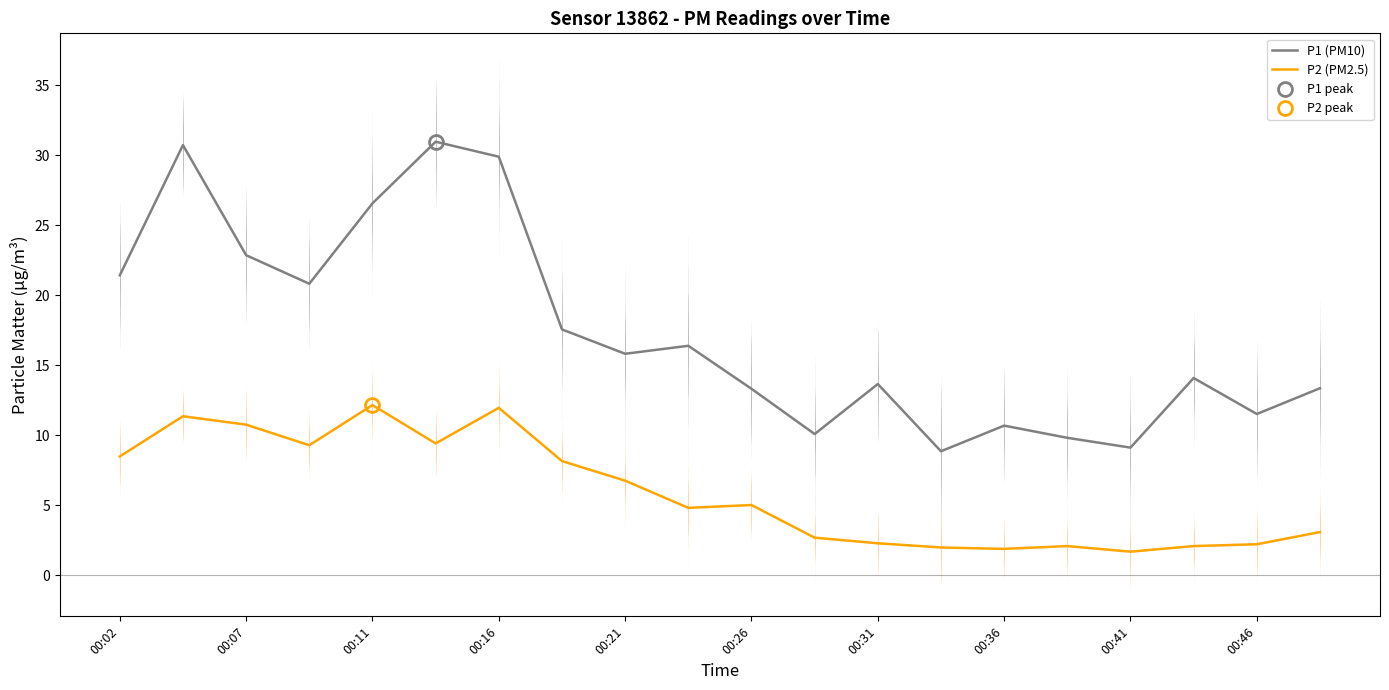

True or false: P1 (PM10) and P2 (PM2.5) intersect in this chart.

False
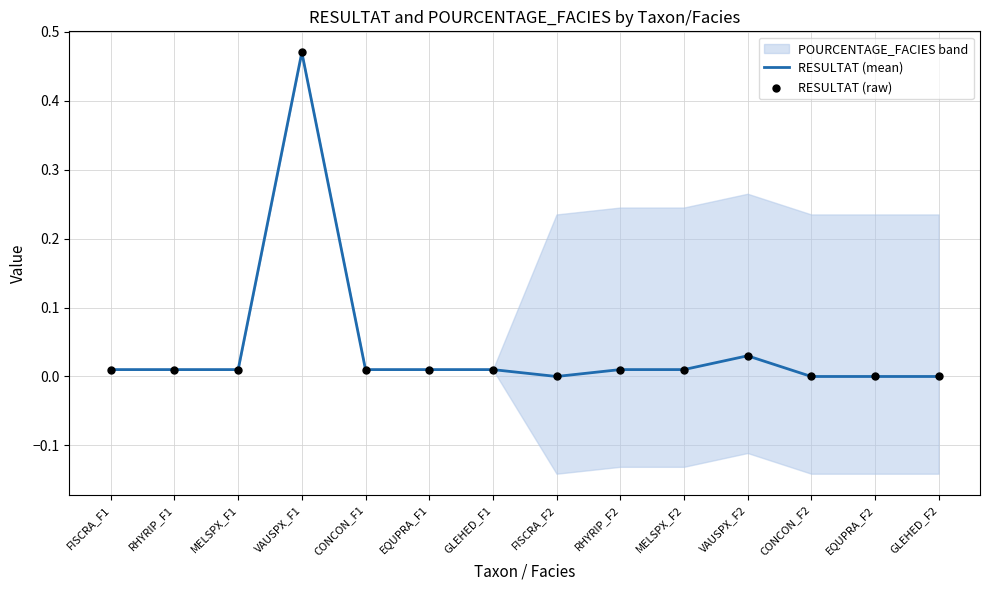

Which series has the widest spread of Y values?

RESULTAT (mean)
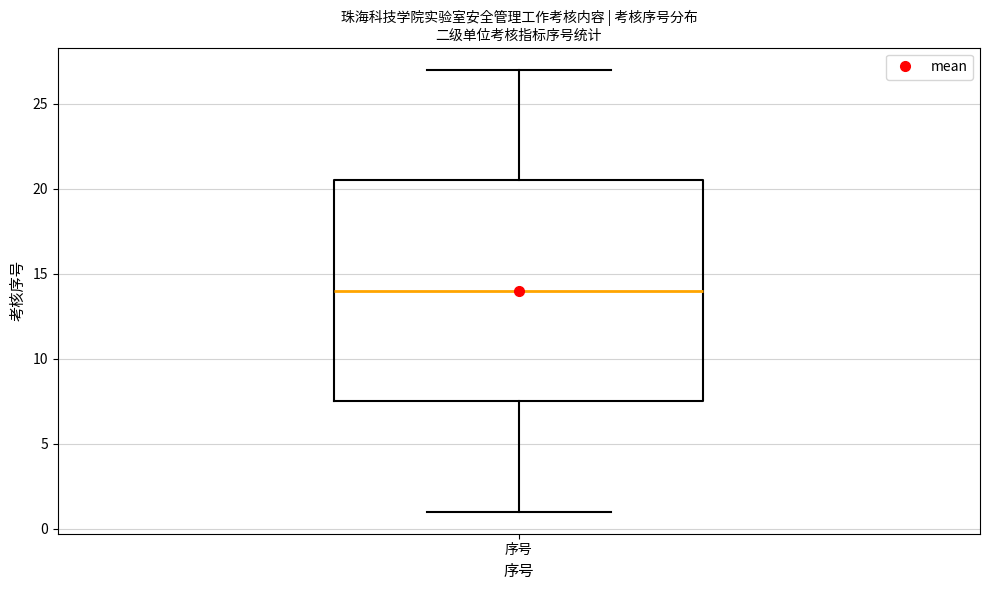

Read this box plot against the y-axis: the position of the median line, the range covered by the box, and the ends of both whiskers. The values are not printed on the chart, so give them approximately, as read against the axis.

median 14.0, box 7.5 to 20.5, whiskers 1.0 to 27.0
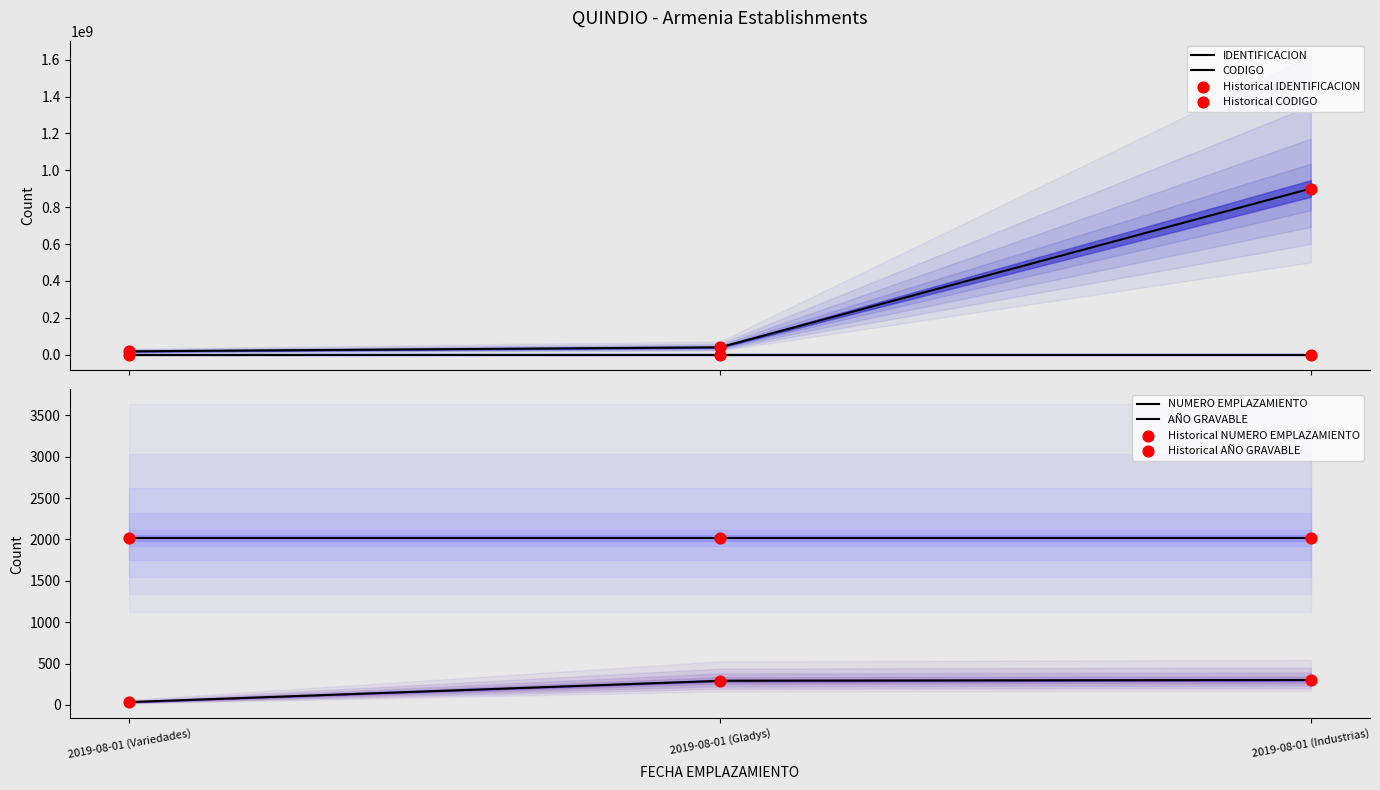

Which series has the largest total across all categories?

IDENTIFICACION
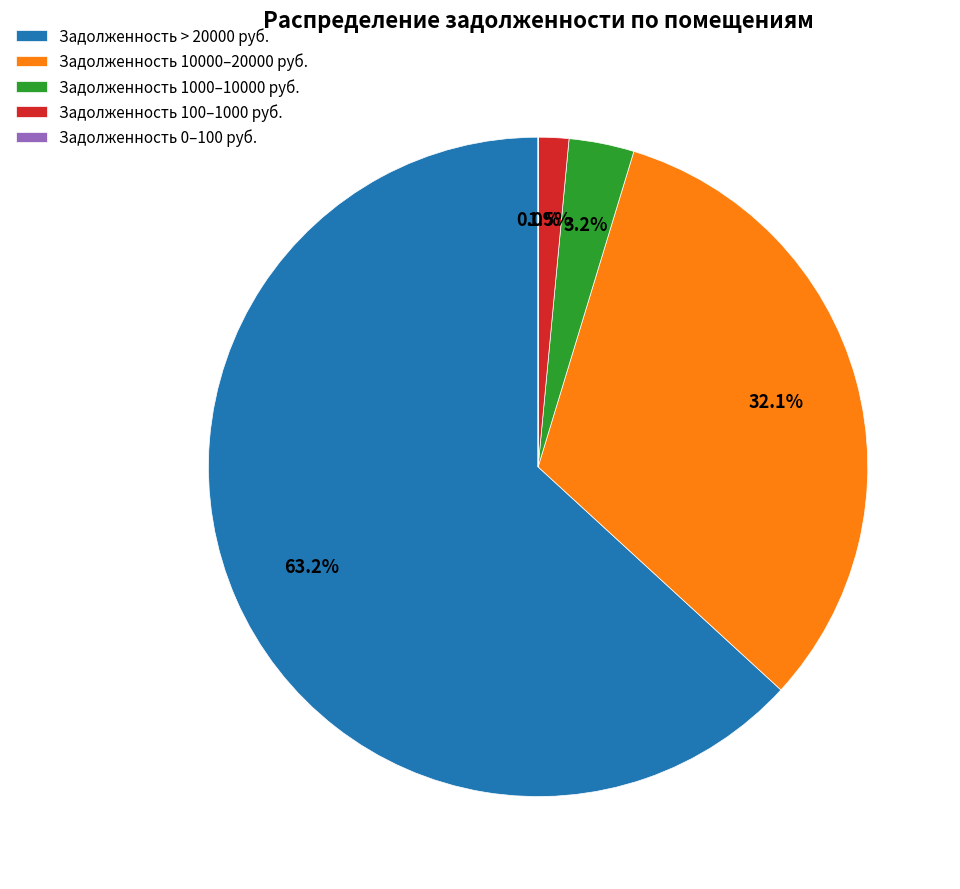

Is there any slice that represents more than half of the pie?

Yes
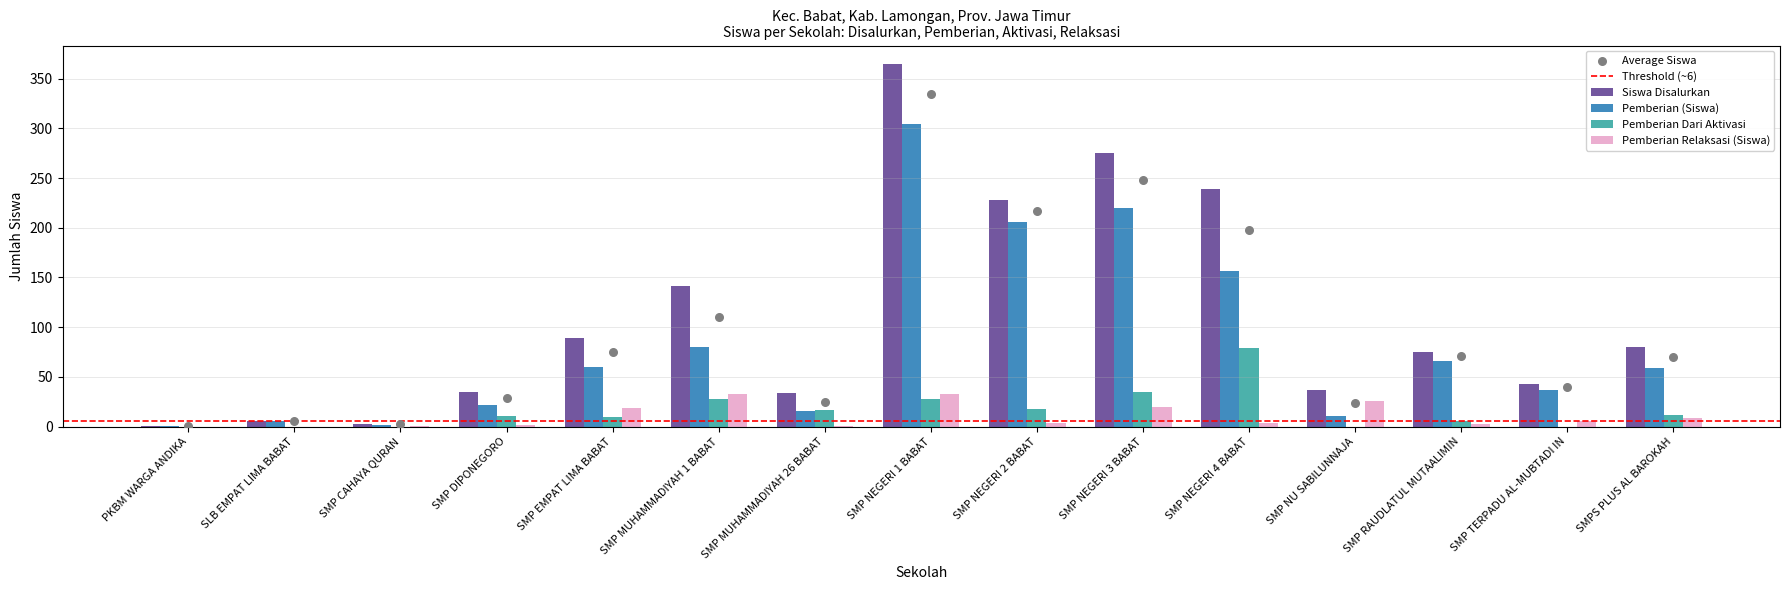

Which series has the largest total across all categories?

Siswa Disalurkan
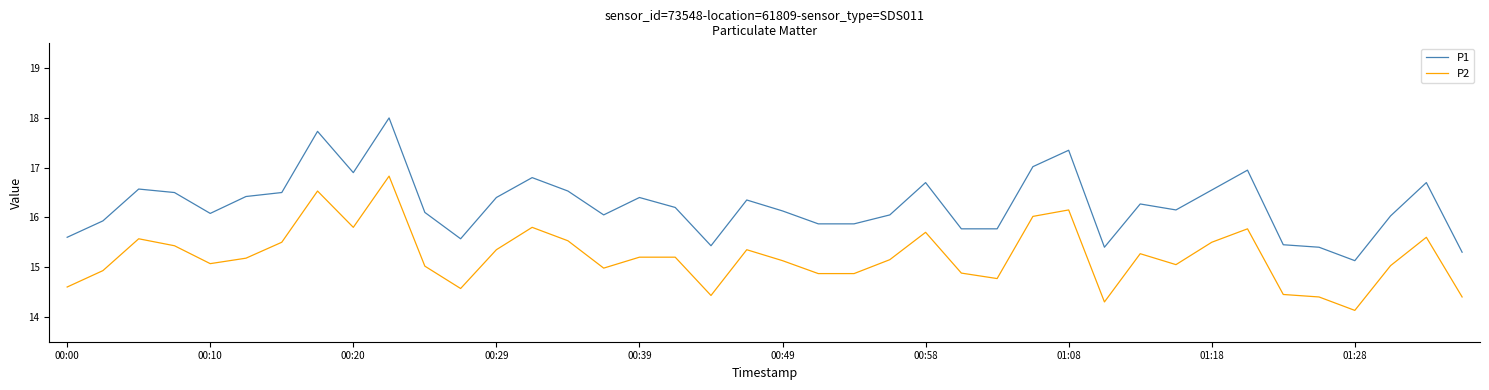

Which series has the widest spread of values?

P1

□ □ □ □

» **What the task asks**: Set down every line of the records above word for word, leaving out the pictures.

» **Solved problem**:
True or false: P1 (PM10) and P2 (PM2.5) intersect in this chart.

False

Which series has the widest spread of Y values?

RESULTAT (mean)

Read this box plot against the y-axis: the position of the median line, the range covered by the box, and the ends of both whiskers. The values are not printed on the chart, so give them approximately, as read against the axis.

median 14.0, box 7.5 to 20.5, whiskers 1.0 to 27.0

Which series has the largest total across all categories?

IDENTIFICACION

Is there any slice that represents more than half of the pie?

Yes

Which series has the largest total across all categories?

Siswa Disalurkan

Which series has the widest spread of values?

P1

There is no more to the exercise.